**EXERCISE:**
Which lines in the records below mention the word "Segundo"? Copy each one out.

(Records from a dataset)
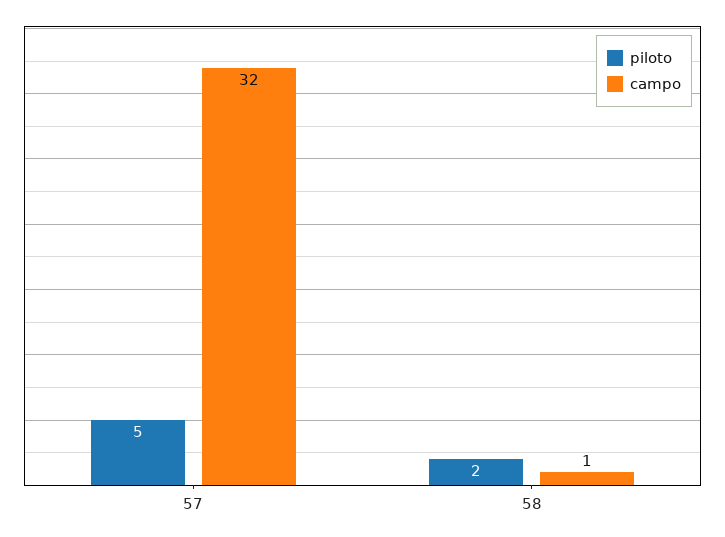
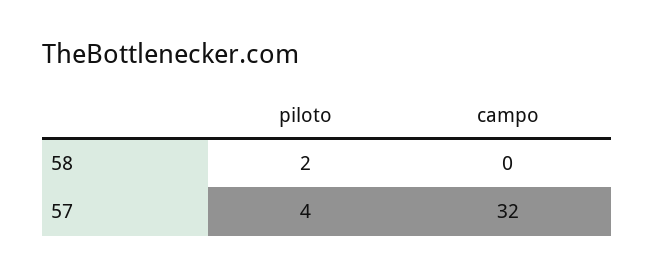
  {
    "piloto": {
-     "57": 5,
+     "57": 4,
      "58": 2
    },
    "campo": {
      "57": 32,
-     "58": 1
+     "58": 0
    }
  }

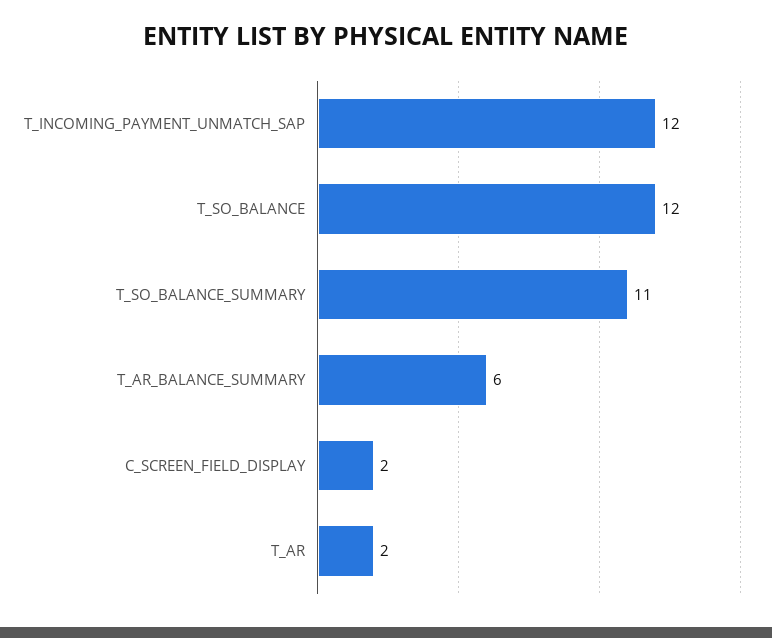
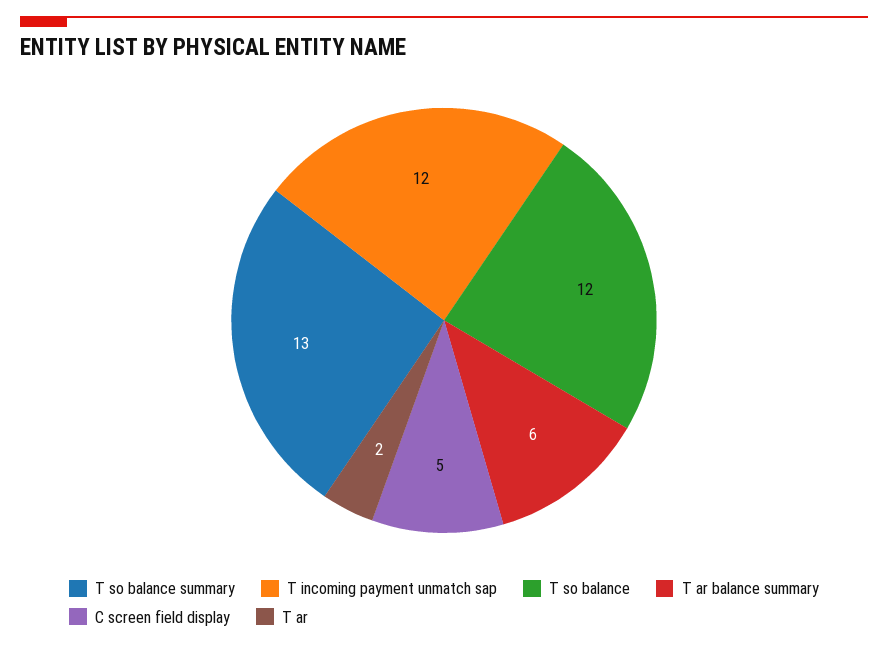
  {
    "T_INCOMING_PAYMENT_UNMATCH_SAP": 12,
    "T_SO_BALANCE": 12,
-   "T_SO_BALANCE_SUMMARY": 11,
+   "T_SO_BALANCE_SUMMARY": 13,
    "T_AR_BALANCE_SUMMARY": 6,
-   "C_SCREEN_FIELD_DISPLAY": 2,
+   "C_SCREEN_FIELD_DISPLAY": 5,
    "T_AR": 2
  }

==

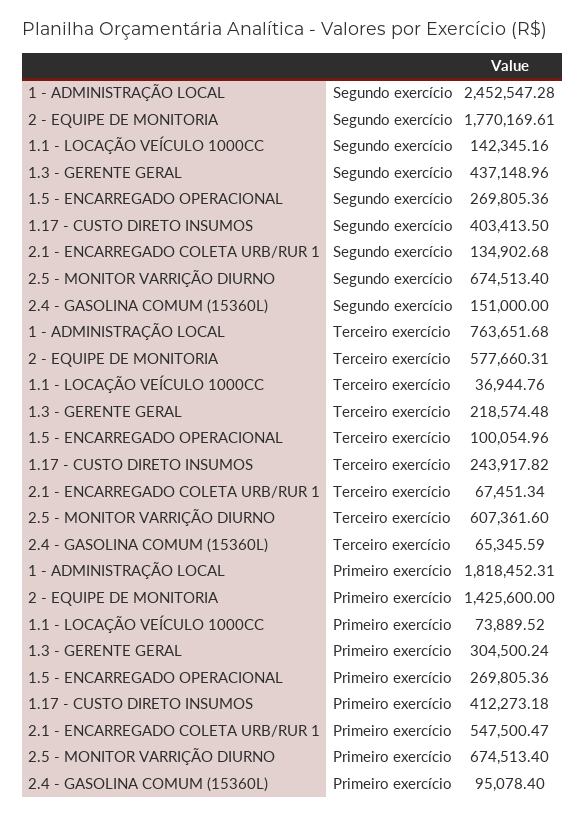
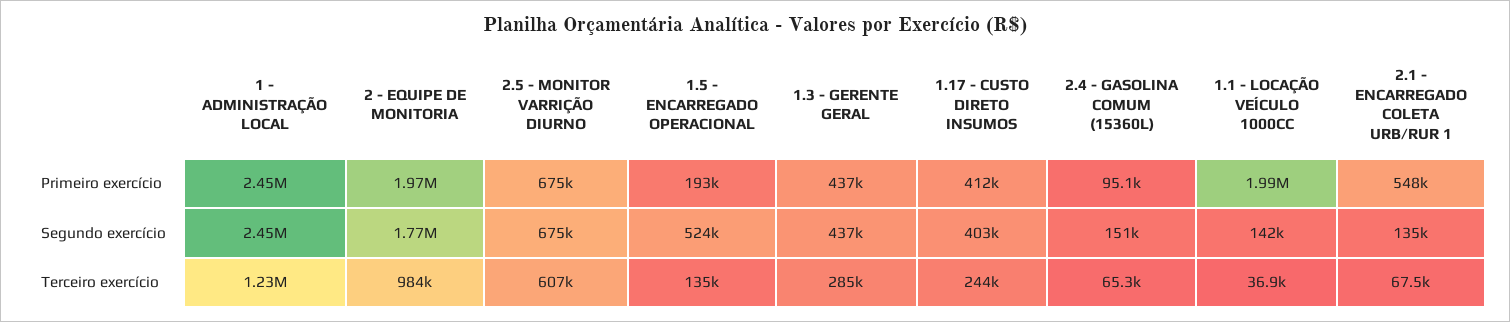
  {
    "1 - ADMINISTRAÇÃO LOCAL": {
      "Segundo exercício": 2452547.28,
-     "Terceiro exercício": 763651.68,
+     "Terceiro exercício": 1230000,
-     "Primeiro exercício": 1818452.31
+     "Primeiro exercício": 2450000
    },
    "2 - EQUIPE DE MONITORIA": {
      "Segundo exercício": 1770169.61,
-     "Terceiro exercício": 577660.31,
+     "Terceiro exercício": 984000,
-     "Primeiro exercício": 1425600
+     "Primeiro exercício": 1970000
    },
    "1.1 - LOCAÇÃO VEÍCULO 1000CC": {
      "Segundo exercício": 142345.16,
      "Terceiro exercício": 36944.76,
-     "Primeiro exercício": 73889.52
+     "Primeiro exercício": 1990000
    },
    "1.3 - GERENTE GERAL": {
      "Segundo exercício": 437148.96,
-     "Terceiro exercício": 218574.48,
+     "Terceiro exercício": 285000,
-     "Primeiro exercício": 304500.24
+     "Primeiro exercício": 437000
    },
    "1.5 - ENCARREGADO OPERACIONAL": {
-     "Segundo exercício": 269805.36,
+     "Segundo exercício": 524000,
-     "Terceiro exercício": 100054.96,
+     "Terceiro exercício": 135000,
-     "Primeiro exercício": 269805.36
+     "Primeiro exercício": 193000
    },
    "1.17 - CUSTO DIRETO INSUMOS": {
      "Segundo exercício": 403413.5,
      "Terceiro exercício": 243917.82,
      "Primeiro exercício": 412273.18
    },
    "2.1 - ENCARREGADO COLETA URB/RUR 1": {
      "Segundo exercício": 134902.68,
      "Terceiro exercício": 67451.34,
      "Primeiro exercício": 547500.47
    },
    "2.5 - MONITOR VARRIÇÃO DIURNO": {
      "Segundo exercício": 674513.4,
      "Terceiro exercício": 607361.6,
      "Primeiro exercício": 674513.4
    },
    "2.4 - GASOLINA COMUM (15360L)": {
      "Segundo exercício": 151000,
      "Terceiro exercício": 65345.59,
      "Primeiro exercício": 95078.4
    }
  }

**SOLUTION FOR THIS EXERCISE:**
      "Segundo exercício": 2452547.28,
      "Segundo exercício": 1770169.61,
      "Segundo exercício": 142345.16,
      "Segundo exercício": 437148.96,
-     "Segundo exercício": 269805.36,
+     "Segundo exercício": 524000,
      "Segundo exercício": 403413.5,
      "Segundo exercício": 134902.68,
      "Segundo exercício": 674513.4,
      "Segundo exercício": 151000,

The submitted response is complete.